Este reencuentro con la harina, el descubrimiento de un escaparate que exhibía estampas de zambos bailando la marinera, me distraían del objeto de mi vagar por calles desconocidas. Aquí me detenía ante un fusilamiento de Maximiliano; allá hojeaba una vieja edición de
Los Incas de Marmontel, cuyas ilustraciones tenían algo de la estética masónica de
La Flauta Mágica. Escuchaba un
Mambrú cantado por los niños que jugaban en un patio oloroso a natillas. Y así, atraído ahora por la mañanera frescura de un viejo cementerio, andaba a la sombra de sus cipreses, entre tumbas que estaban como olvidadas en medio de yerbas y campánulas. A veces, tras de un cristal empañado por los hongos, se ostentaba el daguerrotipo de quien yacía bajo el mármol: un estudiante de ojos afiebrados, un veterano de la Guetra de Fronteras, una poetisa coronada de laurel. Yo contemplaba el monumento a las víctimas de un naufragio fluvial, cuando el aire fue desgarrado, en alguna parte, como papel encerado, por una descarga de ametralladoras. Eran los alumnos de una escuela militar, sin duda, que se adiestraban en el manejo de las armas. Hubo un silencio y volvieron a enredarse los arrullos de palomas que hinchaban el buche en torno a los vasos romanos.

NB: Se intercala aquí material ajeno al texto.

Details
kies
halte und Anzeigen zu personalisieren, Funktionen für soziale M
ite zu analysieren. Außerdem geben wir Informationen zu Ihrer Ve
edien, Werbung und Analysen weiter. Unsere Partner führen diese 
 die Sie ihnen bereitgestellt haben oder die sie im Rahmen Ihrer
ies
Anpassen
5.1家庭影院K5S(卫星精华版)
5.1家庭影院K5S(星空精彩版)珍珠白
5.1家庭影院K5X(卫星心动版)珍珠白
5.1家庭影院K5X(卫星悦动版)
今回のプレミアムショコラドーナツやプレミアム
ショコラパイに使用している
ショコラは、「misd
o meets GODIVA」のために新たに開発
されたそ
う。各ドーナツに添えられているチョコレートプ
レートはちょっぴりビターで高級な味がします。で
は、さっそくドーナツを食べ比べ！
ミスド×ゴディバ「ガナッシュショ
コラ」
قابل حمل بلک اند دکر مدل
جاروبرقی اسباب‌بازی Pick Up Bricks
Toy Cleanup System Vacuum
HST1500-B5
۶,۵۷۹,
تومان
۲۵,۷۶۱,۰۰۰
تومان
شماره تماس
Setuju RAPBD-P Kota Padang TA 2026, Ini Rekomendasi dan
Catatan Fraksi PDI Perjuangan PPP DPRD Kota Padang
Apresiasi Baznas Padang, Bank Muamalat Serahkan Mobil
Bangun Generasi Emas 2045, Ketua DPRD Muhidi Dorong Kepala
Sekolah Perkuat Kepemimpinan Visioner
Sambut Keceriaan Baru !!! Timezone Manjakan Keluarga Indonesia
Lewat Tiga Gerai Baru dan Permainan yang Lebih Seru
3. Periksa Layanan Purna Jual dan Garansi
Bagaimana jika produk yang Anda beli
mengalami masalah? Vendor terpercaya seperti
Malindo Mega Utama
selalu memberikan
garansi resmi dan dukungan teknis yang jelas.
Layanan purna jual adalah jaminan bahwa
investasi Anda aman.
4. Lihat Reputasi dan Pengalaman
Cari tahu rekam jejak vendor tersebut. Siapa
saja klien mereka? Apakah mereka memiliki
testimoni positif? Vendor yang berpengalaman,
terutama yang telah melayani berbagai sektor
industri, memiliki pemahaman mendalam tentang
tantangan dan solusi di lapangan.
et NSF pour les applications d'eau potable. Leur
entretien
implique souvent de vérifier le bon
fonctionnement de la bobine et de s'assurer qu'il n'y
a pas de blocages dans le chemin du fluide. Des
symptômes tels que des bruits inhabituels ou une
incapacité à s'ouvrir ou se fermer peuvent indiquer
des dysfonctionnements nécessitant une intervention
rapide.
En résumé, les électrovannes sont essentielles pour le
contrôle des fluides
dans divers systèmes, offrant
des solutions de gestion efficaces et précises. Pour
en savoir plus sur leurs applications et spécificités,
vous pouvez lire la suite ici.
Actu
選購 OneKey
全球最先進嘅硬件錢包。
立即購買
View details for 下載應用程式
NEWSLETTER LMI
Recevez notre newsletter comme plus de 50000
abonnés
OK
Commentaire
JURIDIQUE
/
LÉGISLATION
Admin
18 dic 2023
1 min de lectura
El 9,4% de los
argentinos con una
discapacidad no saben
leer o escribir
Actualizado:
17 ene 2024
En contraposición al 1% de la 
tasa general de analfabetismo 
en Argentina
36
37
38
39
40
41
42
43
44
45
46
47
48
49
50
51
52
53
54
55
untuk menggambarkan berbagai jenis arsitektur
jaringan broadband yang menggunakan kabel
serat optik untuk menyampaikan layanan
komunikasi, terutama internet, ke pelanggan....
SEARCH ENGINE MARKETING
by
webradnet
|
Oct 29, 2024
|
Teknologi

Estos, Fabio, ¡ay dolor!, que ves agora,
campos de soledad, mustio collado,
fueron un tiempo Itálica famosa.
Repetía y volvía a repetir estos versos que me regresaban a jirones desde la llegada y por fin se habían reconstruido en mi memoria, cuando se oyó nuevamente, con más fuerza, el tableteo de las ametralladoras.